Max Weber's main thesis in "Asceticism and the Spirit of Capitalism
" (chapter 5 of "The Protestant Ethic and the Spirit of Capitalism") is that the meaning imposed my people and cultures on their
beliefs and values has great influence on the manner in which they perceive
their reality and act within it. Weber demonstrates his thesis on the case of
the ascetic Protestants, especially Calvinistic ones, in order to show how
their behavior is the result of a religious ideology which they took upon
themselves and which directed they're daily activities.
Max Weber does not deny Marx's material explanations of history, but he does
feel that they are a bit one-sided and one-dimensional. Weber would like to add
that beyond means and relations of production and so forth there are cultural
and religious factors which hold great weight in shaping social life.

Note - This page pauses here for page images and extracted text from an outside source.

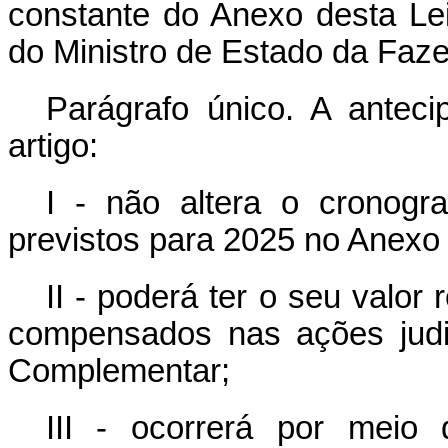
constante do Anexo desta Le
do Ministro de Estado da Faz
Parágrafo único. A antec
artigo:
I - não altera o cronog
previstos para 2025 no Anexo
II - poderá ter o seu valo
compensados nas ações judici
Complementar;
III - ocorrerá por meio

According to Weber, Calvinistic principles emphasized work as an ascetic
mean to avoid temptation and as the purpose of human existence. Work was for
them a moral issue, a divine decree which is imposed on all, rich and poor.
Accordingly, the division of labor was perceived as part of the divine program
on earth and therefore fulfilling one's part in it was doing god's biding.

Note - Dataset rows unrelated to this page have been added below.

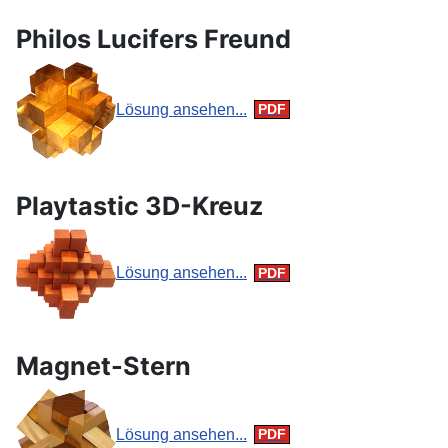
Philos Lucifers Freund
Lösung ansehen...
Playtastic 3D-Kreuz
Lösung ansehen...
Magnet-Stern
Lösung ansehen...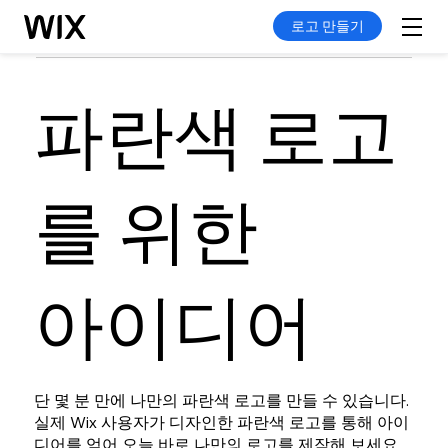
로고 만들기
파란색 로고
를 위한
아이디어
단 몇 분 만에 나만의 파란색 로고를 만들 수 있습니다.
실제 Wix 사용자가 디자인한 파란색 로고를 통해 아이
디어를 얻어 오늘 바로 나만의 로고를 제작해 보세요.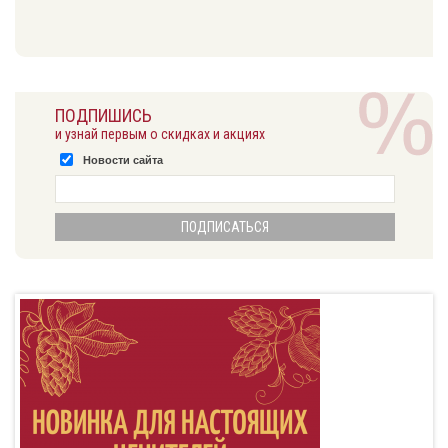
ПОДПИШИСЬ
и узнай первым о скидках и акциях
Новости сайта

According to the Protestant ethic you were supposed to play your assigned role
in life in order to do your part for the common good. This means two things
that are very important for capitalism: 1. There more important and significant
your job is the more god likes you. 2. The better you are at your job the
better you are as a person. Both these implications can be measure in financial
terms: if you have money – it means that you are a good person.
Profit and wealth are thus perceived by the Protestant ethic as a sign
of god's grace. Prosperity is an indication that you are on god's good side and
that you will be redeemed in the afterlife. Furthermore, wealth is good and
justified if it is used for generating more wealth, and not for idle hedonistic
enjoyments. This is of course also very important for capitalism, as Weber
notes.
According to Weber the ascetic ideology denounces luxury and ostentatious
wealth and opposes unfairness and greed. This approach relates negatively to
both feudal nobility and beggars which live at the expense of others. The ascetic
ideology according to Weber is favorable towards the hard working, law abiding
rational bourgeois that accumulate wealth through diligences and frugality. Leisure
is only tolerable in the eyes of the ascetic ethic, and it is allowed only as
long as it does not lead to indulgence or empty enjoyment.
For Weber, capitalism is the ascetic spirit stripped from its religious
origins. The protestant decree of behaving according to one's business interests
as a form of reverence aided in legitimizing capitalistic inequality. The bourgeois
rich can now enjoy both worlds: material gains and moral virtue.